Bukan malah menjawab, Zayna hanya terkekeh malu. Bagaimana tidak, sepertinya apa yang selalu ia bicarakan bersama Zoya itu adalah salah satu dari ghibah.

“Kalau akhlak dan ilmu lebih utama yang mana?” tanya Hanif lagi. Sebenarnya, Hanif hanya mengetes sejauh mana pengetahuan Zayna tentang materi yang sedang ia bahas kali ini. Karena sebelumnya, pasti ia sudah dahulu mendapat penjelasan dari sang abi, Faiz.

“Ilmu?” jawab Zayna ragu-ragu.

“Kenapa ilmu?”

“Soalnya kan semuanya berawal dari ilmu.” jelas Zayna asal yang mendapat senyum nipis dari Hanif.

“Memang kalau menolong orang lain harus punya ilmu dulu?” Kini Hanif mulai menatap mata Zayna. Yang ditatap juga menatap balik.

“Ngga sih,” balas Zayna kala sadar dengan apa yang ia jawab ternyata salah atas pertanyaan dari Hanif tadi.

“Berarti akhlak!” Zayna kembali menjawab.

“Iya akhlak dulu. Karena kalau ilmu dulu iblis pun bisa. Bahkan, iblis lebih bisa menguasai. Iblis juga lebih pintar dari kita. Makanya, disamping ilmu juga harus ada akhlak dan iman, Zayna.” jelasnya, Zayna hanya terdiam sembari memperhatikan penjelasan Hanif tadi.

“Akhlak itu tetep nomor 1!” lanjut Hanif.

“Karena Rasulullah ﷺ bersabda : أَكْثَرُ مَا يُدْخِلُ الْجَنَّةَ تَقْوَى اللَّهِ وَحُسْنُ الْخُلُقِ “Yang paling banyak dimasukkan ke dalam surga adalah orang yang bertakwa kepada Allah dan mempunyai akhlak yang terpuji.”(HR. Tirmidzi)”

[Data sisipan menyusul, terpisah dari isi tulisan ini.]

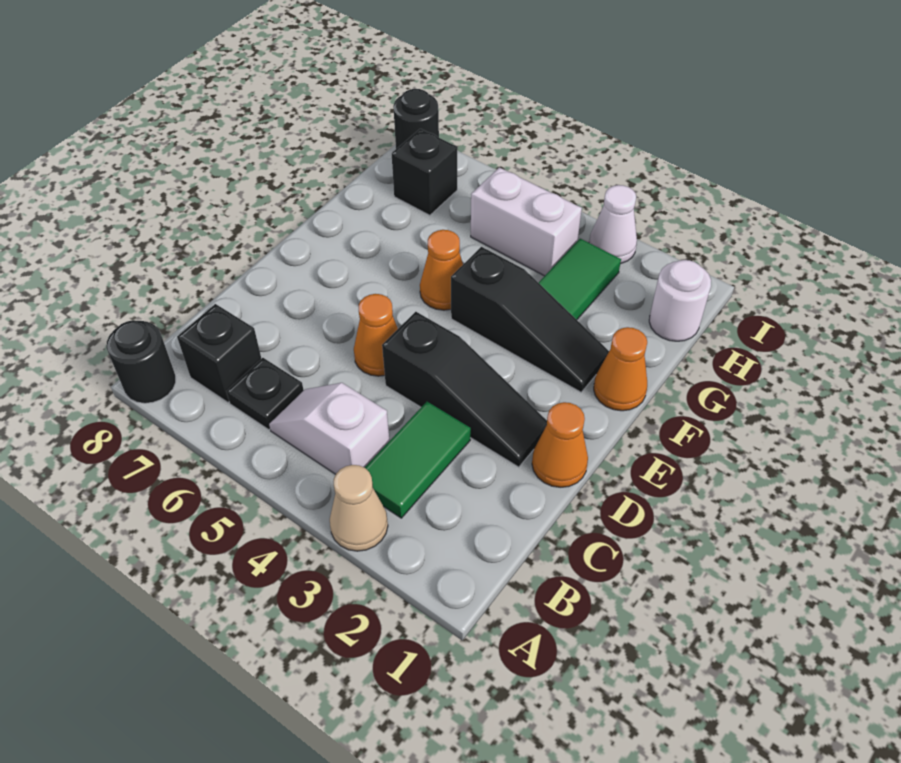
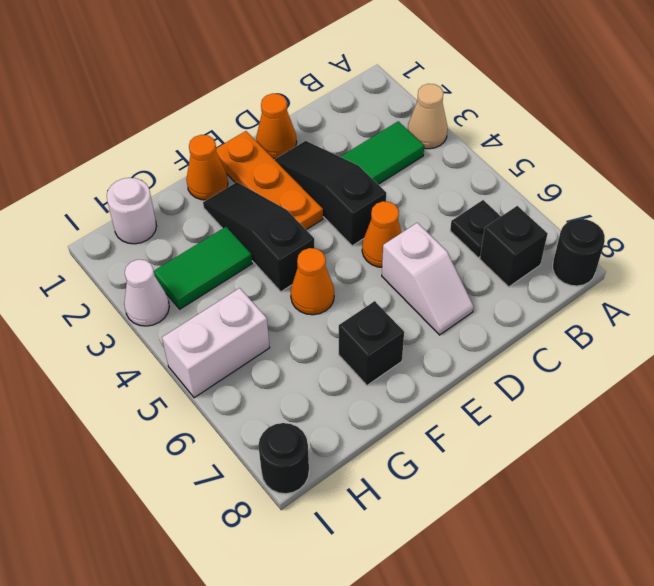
white 1x2 slope [269,383,390,474] -> white 1x2 slope moved to [382,223,474,335]
none -> orange 1x3 plate [216,131,323,230]
white 1x2 brick [471,167,582,276] -> white 1x2 brick turned to [162,288,270,398]
black 1x1 brick [392,129,457,215] -> black 1x1 brick moved to [339,301,404,385]

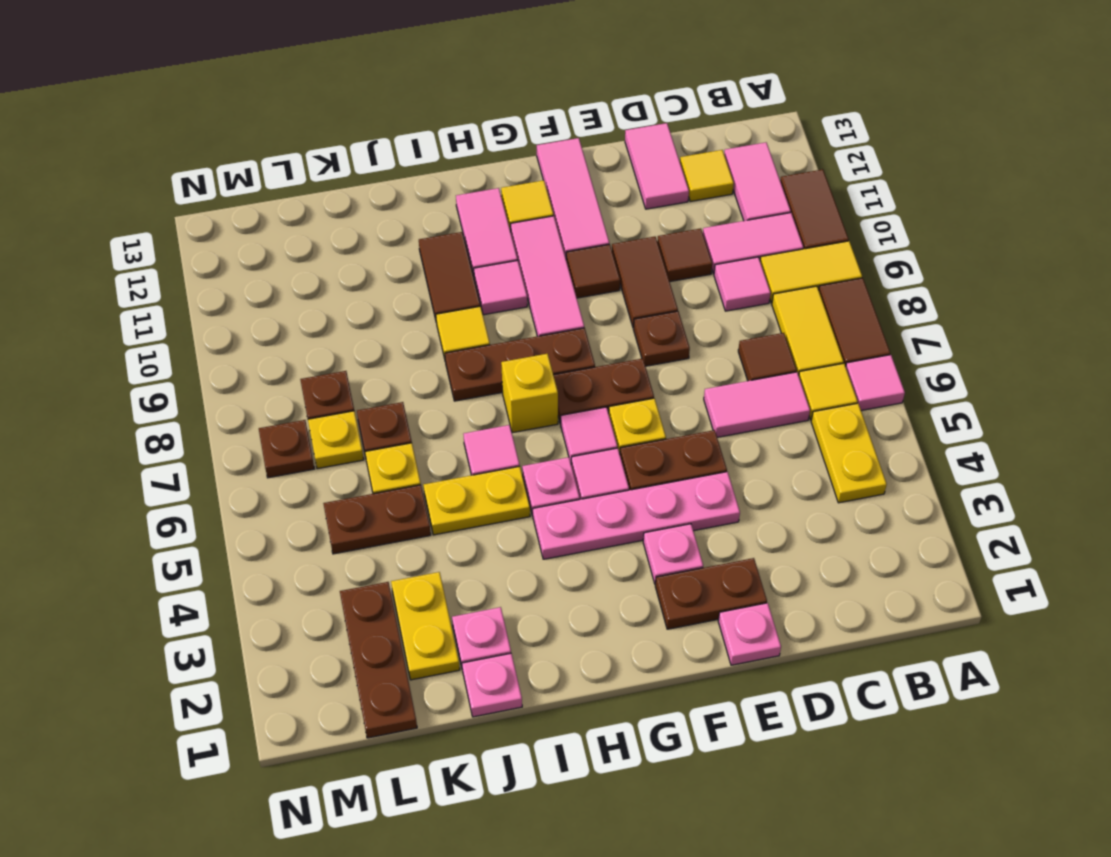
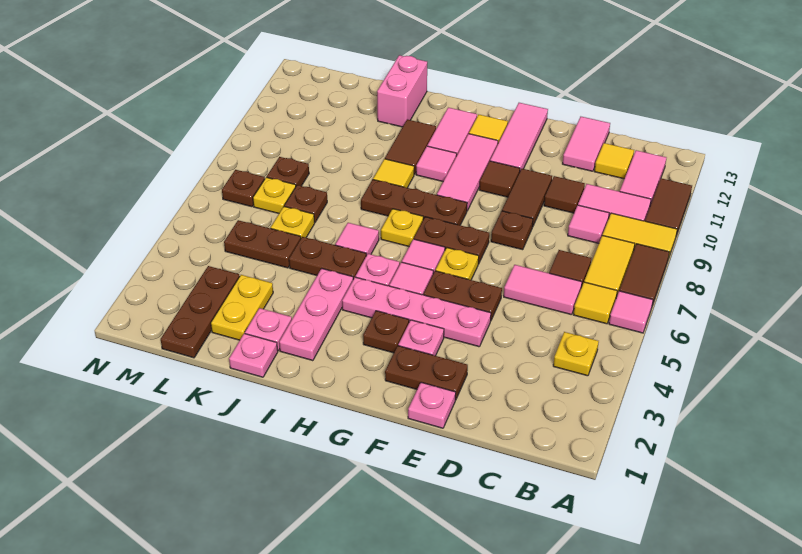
yellow 1x2 plate [811,403,887,503] -> yellow 1x1 plate [553,332,599,376]
none -> brown 1x1 plate [363,311,409,353]
yellow 1x1 brick [501,354,558,433] -> yellow 1x1 plate [381,209,423,246]
none -> pink 1x3 plate [279,268,353,361]
yellow 1x2 plate [424,466,530,535] -> brown 1x2 plate [289,237,366,279]
none -> pink 1x2 brick [377,55,427,127]

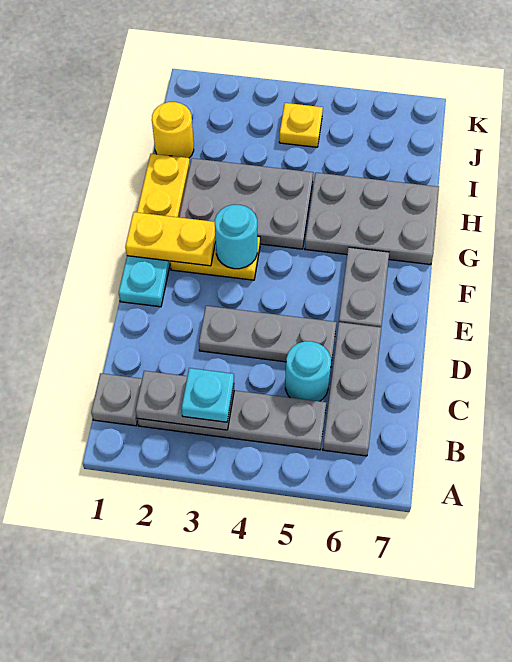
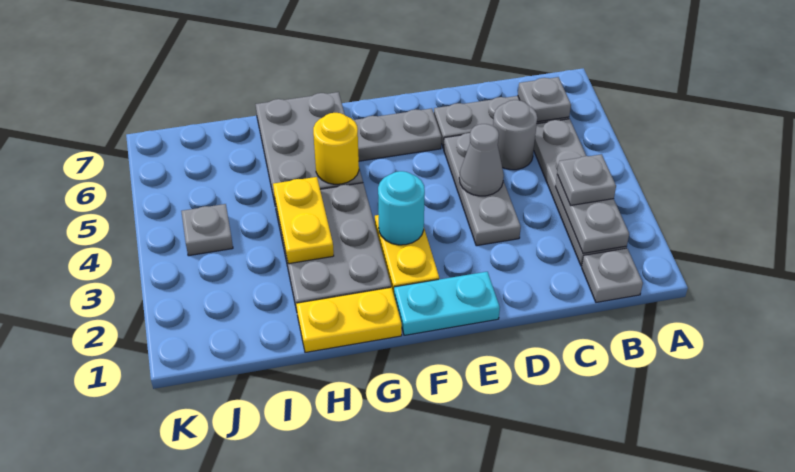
cyan 1x1 plate [181,368,234,422] -> grey 1x1 plate [557,154,616,206]
none -> grey 1x1 plate [518,77,571,122]
cyan 1x1 round brick [285,341,331,401] -> grey 1x1 round brick [493,100,537,170]
none -> grey 1x1 cone [459,124,504,196]
yellow 1x2 plate [125,212,216,266] -> yellow 1x2 plate moved to [273,177,334,264]
yellow 1x1 round brick [152,102,194,158] -> yellow 1x1 round brick moved to [313,113,359,184]
yellow 1x1 plate [279,103,323,147] -> grey 1x1 plate [181,204,233,256]

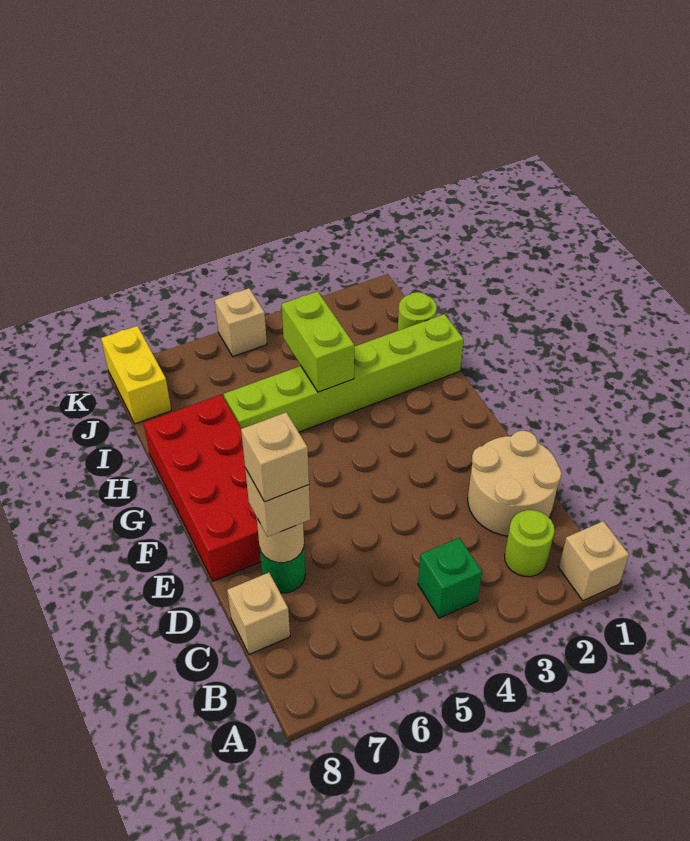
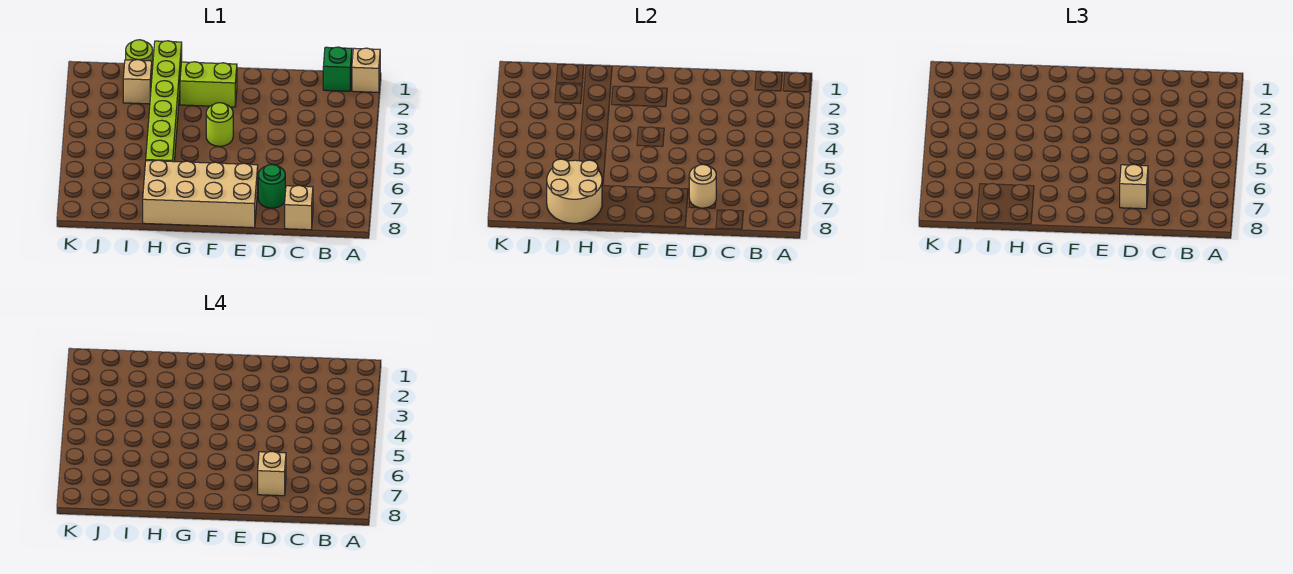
lime 1x1 round brick [505,510,555,577] -> lime 1x1 round brick moved to [206,103,233,146]
green 1x1 brick [418,538,482,618] -> green 1x1 brick moved to [323,47,352,91]
tan 2x2 round brick [468,430,562,536] -> tan 2x2 round brick moved to [547,159,602,223]
red 2x4 brick [144,394,261,581] -> tan 2x4 brick [143,160,258,228]
lime 1x2 brick [282,291,354,392] -> lime 1x2 brick moved to [180,62,237,107]
yellow 1x2 brick [101,326,171,424] -> none
tan 1x1 brick [215,288,267,357] -> tan 1x1 brick moved to [123,60,152,104]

“Ali bin Abi Thalib juga pernah berkata, “Akal cerdas tanpa akhlak mulia, ibarat seorang yang pemberani tanpa senjata.” Jadi, kamu harus punya akhlak terpuji kalau mau di cintai Allaah dan makhluk-Nya!” jelas Hanif kala melihat Zayna yang begitu tekun memperhatikannya.

“Kaya ustadz ya?” tanya Zayna tiba-tiba.

“Aamiin, InsyaAllaah.” balas Hanif malu. Malu karena akhlak dan ilmu yang ia punya belum seberapa dengan ilmu orang-orang yang lebih darinya. Tapi, dengan niat dan tekat karena Allaah. Dia siap berbagi atas ilmu yang dimilikinya saat ini. Walaupun hanya sebesar biji zarah. Tapi, InsyaAllaah atas ridho-Nya ilmu ini menjadi berkah dan manfaat bagi dirinya juga orang di sekitarnya.

Waktu sudah semakin larut, penjelasan masih sangat panjang. Melihat Zayna yang sudah tidak bersemangat seperti di awal. Membuat Hanif memutuskan untuk mengakhiri pada penjelasan hari ini. Ia akhirnya pamit kepada Zayna juga keluarga yang ada di sana. Berharap, akan selalu ada hari esok untuk membawa perempuan itu menuju jalannya Allaah. Ia yakin dengan rencana Tuhan hari ini, esok, dan hari selanjutnya.